I’ve forgotten to take them exactly once. That happened when I switched to arimidex. I had a panic attack in the hospital after my DIEP reconstruction when my plastic surgeon told me I couldn’t take my tamoxifen because of a potential side effect with bleeding. I made my plastic surgeon tell me every single day I was in the hospital why I couldn’t take it. He ended up bringing me literature to read about it. I still called Dr. O, who assured me the few days I would be off tamoxifen were negligible because of its long half-life.
I’m positive if someone told me to stop taking these pills, I would panic. I know it can’t stop the cancer from returning if it’s determined to return, but it’s the best chance I have, along with zometa, which I still haven’t heard if my insurance has approved it, to keep my body an inhospitable place for ER+ cancer to reside.
That and losing fifty pounds. And drinking more water. And exercising.
I have the day off today. My house is quiet. AJ and S are out with A. I chose to stay home because I have a crazy busy week ahead of me. I see Dr. H tomorrow for my six month check up with her. It’s strange, but appointments with her don’t cause my anxiety to rise even though she’s the one who told us exactly what kind of cancer I faced and what my treatments would be. She’s the one who told me my cancer had spread to my lymph nodes.
She’s also the one who came to see me early the morning after preforming my mastectomy because she said she needed to see me. She said she knew I would be heading down the worst case scenario train in my mind and she wanted to talk me through everything she knew at the time. She’s the one who told me that the cancer in my lymph nodes and lymph channels was not necessarily a death sentence.
She’s also the one I call, most of the time, when something isn’t right. A new lump. A strange place on the skin. She sees me almost immediately. She’s the one who sent me for imaging last year when she wasn’t 100% sure a lump in my left foob was fat necrosis and asked the radiologist performing the ultrasound to tell me exactly what he saw because she would not send me home knowing nothing because I was terrified. It was fat necrosis.
She’s the one who Dr. B, my longtime OBGYN, sent me to see after I asked her who she would see. She said Dr. H’s name and said, “MY doctor.”
With Dr. H, I don’t feel like a patient, a statistic. I’m a person with a name and a need, and she knows it. Her whole office staff is that way. I’m sure tomorrow my anxiety will flare, and I’m sure walking into Methodist tomorrow afternoon will be hard because I pass by radiation oncology to get to breast oncology, and as wonderful as the radiology oncology department was to me, radiation is a level of hell I never knew existed.
I relive my diagnosis every single day. If it’s not the pills, it’s the doctor’s appointments.

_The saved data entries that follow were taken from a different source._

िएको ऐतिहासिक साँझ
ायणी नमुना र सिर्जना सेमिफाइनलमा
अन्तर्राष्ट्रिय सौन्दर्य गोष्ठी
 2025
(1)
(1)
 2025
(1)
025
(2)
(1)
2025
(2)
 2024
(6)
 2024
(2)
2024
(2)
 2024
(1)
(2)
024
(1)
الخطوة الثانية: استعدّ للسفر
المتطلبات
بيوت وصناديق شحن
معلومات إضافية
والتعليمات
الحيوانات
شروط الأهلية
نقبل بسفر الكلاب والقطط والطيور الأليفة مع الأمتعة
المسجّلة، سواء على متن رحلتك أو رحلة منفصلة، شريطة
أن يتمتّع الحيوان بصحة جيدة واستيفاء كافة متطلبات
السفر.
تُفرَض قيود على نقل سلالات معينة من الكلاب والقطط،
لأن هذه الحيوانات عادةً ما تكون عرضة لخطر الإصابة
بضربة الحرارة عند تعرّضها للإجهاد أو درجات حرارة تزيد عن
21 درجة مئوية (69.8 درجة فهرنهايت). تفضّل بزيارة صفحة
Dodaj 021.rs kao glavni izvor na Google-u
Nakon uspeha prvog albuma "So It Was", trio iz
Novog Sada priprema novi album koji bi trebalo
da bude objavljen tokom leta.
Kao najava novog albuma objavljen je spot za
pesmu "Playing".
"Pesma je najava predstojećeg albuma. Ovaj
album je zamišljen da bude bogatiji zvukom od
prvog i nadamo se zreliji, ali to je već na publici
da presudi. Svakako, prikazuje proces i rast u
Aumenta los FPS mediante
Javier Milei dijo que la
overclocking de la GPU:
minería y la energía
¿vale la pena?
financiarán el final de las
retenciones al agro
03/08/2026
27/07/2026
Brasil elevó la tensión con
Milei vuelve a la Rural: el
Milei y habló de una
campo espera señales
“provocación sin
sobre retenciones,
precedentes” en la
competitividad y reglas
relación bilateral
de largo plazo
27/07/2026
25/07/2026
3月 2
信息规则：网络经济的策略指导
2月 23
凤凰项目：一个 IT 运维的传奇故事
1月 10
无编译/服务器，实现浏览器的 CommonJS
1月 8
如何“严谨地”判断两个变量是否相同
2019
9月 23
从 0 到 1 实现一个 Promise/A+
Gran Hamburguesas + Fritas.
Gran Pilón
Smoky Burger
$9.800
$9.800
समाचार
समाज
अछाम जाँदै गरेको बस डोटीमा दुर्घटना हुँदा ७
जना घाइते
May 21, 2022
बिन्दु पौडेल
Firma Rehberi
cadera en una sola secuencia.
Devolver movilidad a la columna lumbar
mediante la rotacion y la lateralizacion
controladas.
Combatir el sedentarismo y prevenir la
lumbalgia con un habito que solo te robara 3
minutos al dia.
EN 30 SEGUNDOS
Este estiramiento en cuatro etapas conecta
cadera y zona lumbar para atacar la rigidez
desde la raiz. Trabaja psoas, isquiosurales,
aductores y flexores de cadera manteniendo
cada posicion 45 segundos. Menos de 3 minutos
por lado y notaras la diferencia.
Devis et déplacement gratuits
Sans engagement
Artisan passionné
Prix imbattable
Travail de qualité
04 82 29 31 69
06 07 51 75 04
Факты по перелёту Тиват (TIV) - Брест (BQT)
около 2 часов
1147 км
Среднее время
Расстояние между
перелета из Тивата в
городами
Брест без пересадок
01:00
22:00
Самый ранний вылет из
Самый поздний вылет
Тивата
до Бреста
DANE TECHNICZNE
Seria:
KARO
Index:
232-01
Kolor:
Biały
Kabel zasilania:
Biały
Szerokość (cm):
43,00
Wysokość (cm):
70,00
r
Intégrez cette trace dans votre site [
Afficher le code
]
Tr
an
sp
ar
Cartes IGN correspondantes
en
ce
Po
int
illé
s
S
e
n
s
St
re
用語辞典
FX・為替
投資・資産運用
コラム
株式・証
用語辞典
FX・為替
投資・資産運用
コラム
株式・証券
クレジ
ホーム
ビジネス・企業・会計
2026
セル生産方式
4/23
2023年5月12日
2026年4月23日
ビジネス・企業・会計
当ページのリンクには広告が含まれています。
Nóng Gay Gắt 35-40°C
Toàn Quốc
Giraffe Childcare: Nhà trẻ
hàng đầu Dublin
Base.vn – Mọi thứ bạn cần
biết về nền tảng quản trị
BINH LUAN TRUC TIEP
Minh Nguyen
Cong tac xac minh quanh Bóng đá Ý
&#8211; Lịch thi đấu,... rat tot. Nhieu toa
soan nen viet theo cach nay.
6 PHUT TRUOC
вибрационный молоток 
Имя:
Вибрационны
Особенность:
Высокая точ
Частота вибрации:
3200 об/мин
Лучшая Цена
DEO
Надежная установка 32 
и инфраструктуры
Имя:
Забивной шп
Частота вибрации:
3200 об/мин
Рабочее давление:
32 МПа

If it’s not the doctor’s appointments, it’s the news and social media. If it’s not the GOP destroying health care in America, it’s something.
Every single day reminds me of what I’ve lost and what I stand to lose, and the hell of it is, there is nothing, really, I can do except take the pills and go to the doctor’s appointments. I could do everything right and the cancer could come back. I could
do everything wrong and live to be 101.
I’m a pawn in the chess game of Fate. Forever in limbo, forever reminded of what cancer has done, can do, and might do. Forever wondering what the next move will be.